Start of ENTRIES PROVIDED

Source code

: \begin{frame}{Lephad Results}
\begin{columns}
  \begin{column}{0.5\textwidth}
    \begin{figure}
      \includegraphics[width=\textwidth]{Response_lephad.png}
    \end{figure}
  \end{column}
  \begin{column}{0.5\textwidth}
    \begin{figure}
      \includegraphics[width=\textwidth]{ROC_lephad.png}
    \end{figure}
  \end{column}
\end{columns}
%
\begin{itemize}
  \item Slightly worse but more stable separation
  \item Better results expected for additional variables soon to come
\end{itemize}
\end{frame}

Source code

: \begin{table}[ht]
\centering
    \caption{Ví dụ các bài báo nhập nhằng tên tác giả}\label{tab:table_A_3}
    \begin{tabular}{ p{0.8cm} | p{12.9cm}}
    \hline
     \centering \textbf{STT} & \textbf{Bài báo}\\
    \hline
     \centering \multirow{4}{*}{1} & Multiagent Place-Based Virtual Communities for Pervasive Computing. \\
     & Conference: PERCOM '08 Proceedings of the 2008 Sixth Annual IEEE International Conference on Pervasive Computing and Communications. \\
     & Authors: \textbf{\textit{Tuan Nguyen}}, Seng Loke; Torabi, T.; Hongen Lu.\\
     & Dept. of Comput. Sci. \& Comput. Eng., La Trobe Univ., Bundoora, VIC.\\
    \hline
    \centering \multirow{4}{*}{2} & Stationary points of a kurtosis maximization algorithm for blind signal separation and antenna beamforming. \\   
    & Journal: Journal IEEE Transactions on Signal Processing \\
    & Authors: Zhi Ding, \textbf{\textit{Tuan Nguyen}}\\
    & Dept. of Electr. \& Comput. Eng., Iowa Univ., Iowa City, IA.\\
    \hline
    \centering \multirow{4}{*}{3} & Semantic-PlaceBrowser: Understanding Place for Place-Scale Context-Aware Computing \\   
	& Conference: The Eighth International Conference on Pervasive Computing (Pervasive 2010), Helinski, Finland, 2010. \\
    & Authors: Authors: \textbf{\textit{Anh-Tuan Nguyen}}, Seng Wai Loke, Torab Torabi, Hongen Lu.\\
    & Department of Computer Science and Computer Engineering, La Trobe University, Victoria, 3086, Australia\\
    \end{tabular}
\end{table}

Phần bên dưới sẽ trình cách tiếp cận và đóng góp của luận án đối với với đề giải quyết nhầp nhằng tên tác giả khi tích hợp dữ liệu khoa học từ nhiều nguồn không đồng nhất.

End of ENTRIES PROVIDED

### TASK TO CARRY OUT
Say how many lines in the records above hold "Trobe", and give no other text.

### SOLUTION TO THIS TASK
2